Step 4. Stay hydrated
Make sure to drink plenty of water before, during and after the bike tour. Shortly after finishing your cycling session, fill your water bottle and drink its entire contents.
You should be careful with energy drinks that contain caffeine and other stimulants, as they can make you dehydrated quickly
Part 4 of 4: Staying excited
Step 1. Keep your bike visible and accessible
If you place the bike out of your sight, other priorities will get in the way of your cycling routine. According to Kelly McGonigal, a health psychologist and fitness coach at Stanford University, having a reminder of your exercise routine will keep you motivated to do it.
Store your bike in a place where you can use it
Step 2. Change your routes
An occasional change of scenery will break the monotony of traveling the same route over and over again. In addition, doing this presents new physical challenges.
Step 3. Ride your bike to work
You can go to work or carry out errands around the city by bike. People who normally cycle to work lose weight without extra effort. Plus, you'll save gas money and won't waste time looking for where to park.

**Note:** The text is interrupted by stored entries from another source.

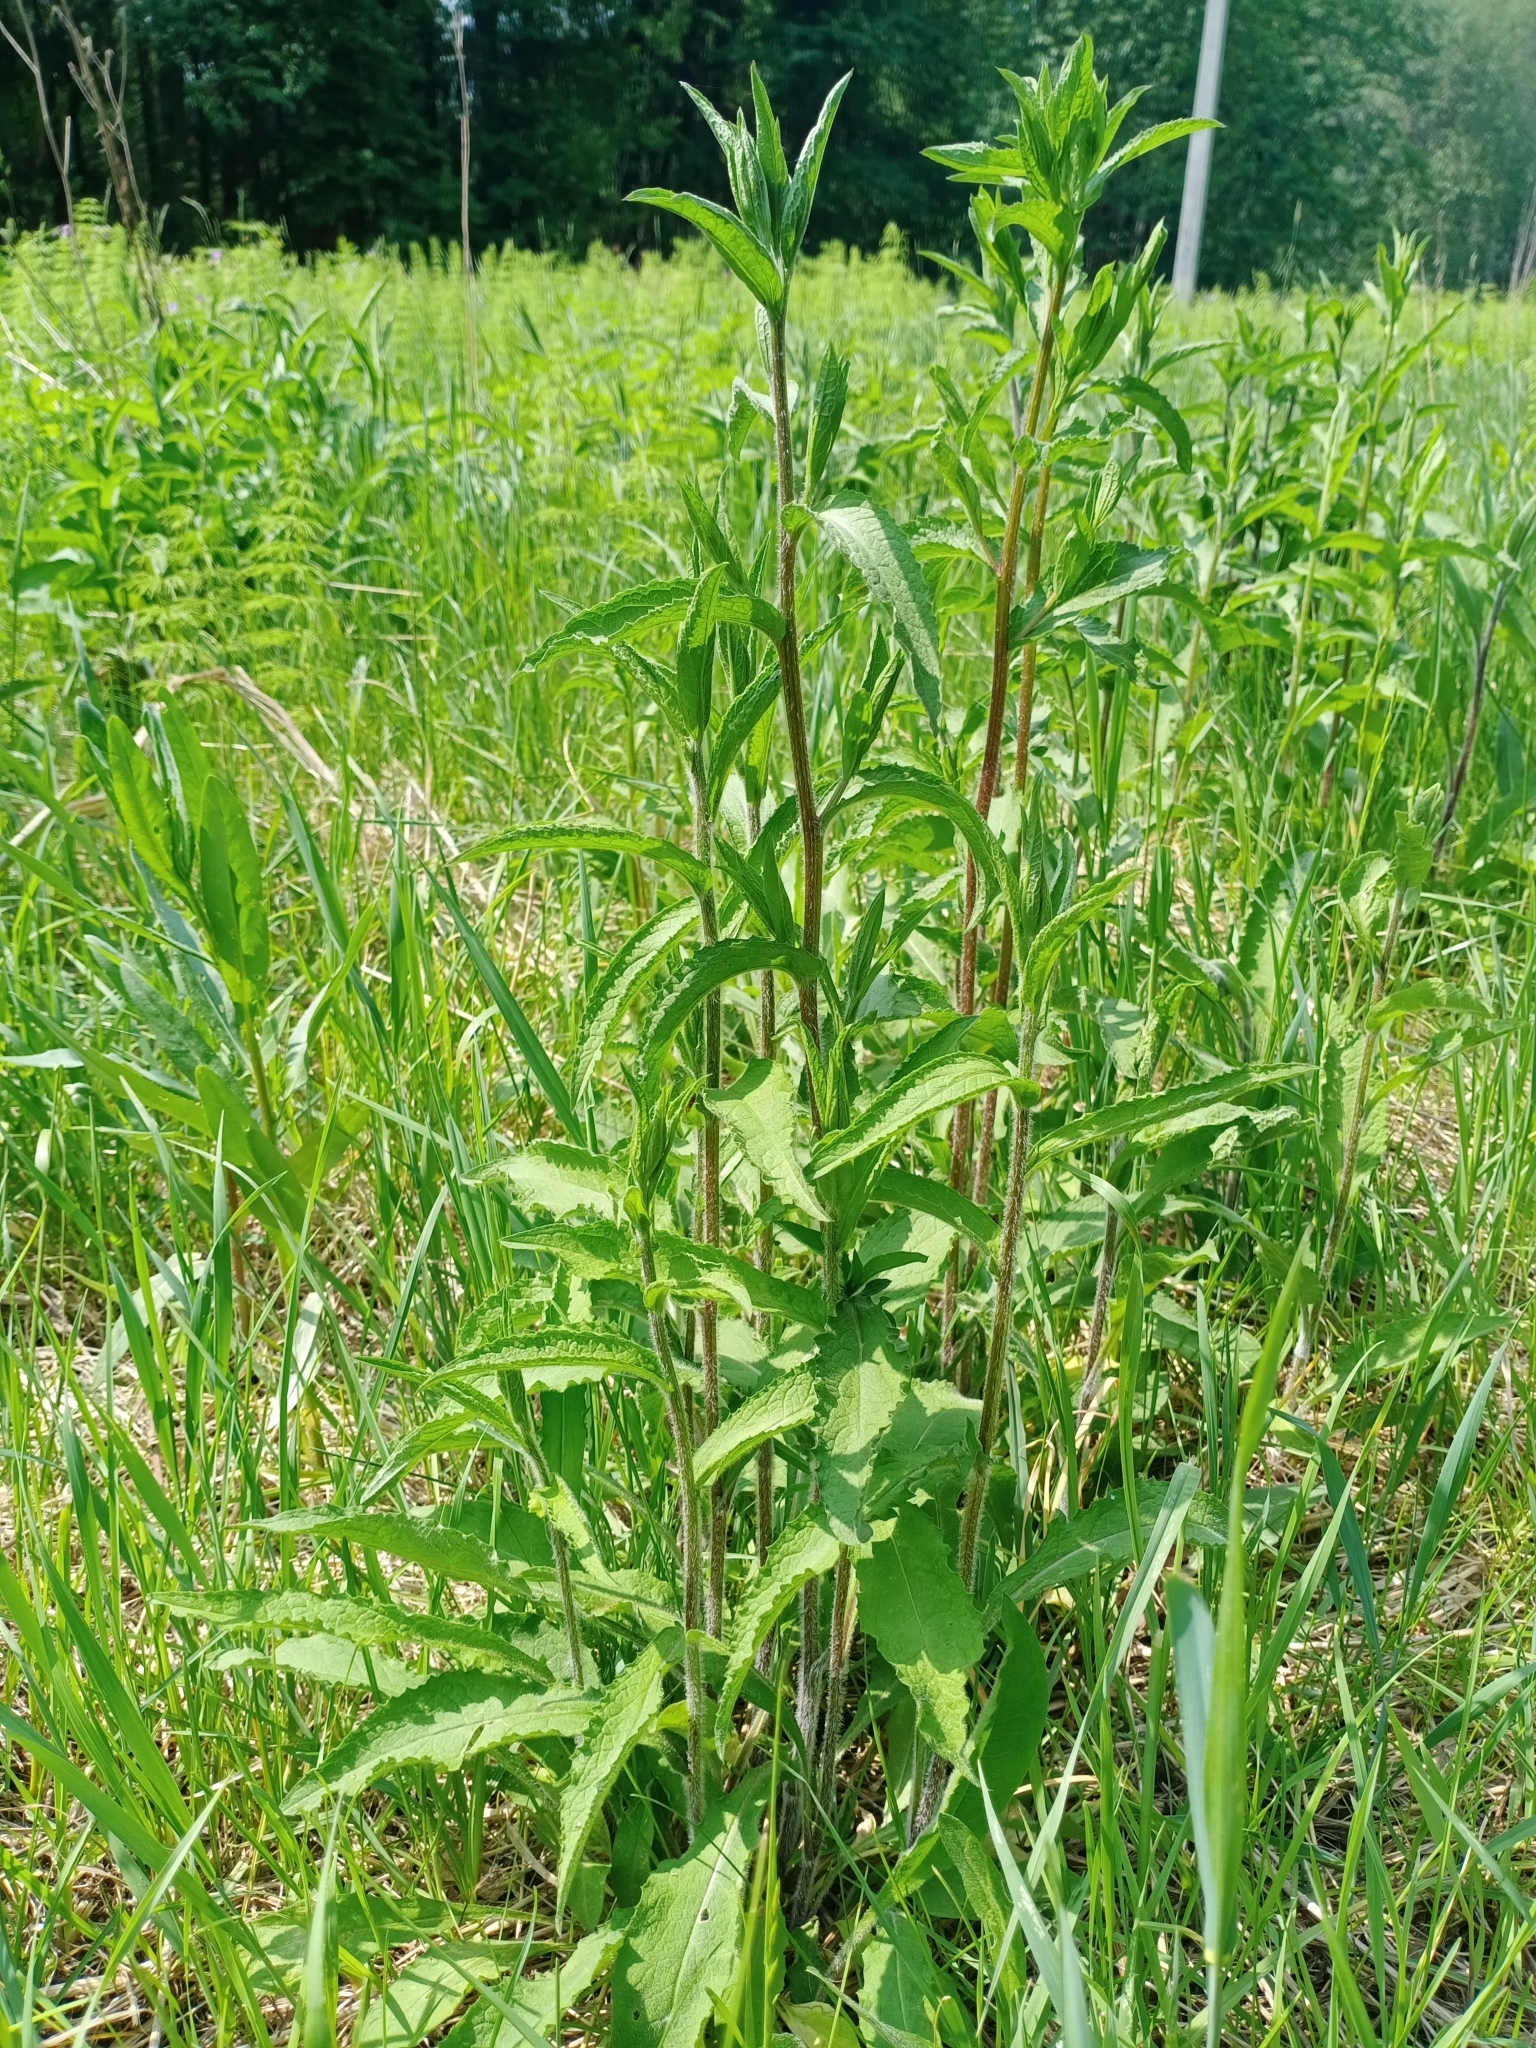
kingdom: Plantae
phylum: Tracheophyta
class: Magnoliopsida
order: Asterales
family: Asteraceae
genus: Centaurea
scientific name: Centaurea pseudophrygia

- If you plan to cycle to work, you should bring a change of clothes with you and consider showering in the office, if possible. No matter what you do, you should avoid showing up too sweaty at work.
- You should carefully plan your route to work so that you avoid being late. Take the tour on a free day until you get used to the route.
Step 4. Make friends with other cyclists
If you have friends in a spin class at the gym or fellow cyclists on the road, it means you can exercise and socialize at the same time.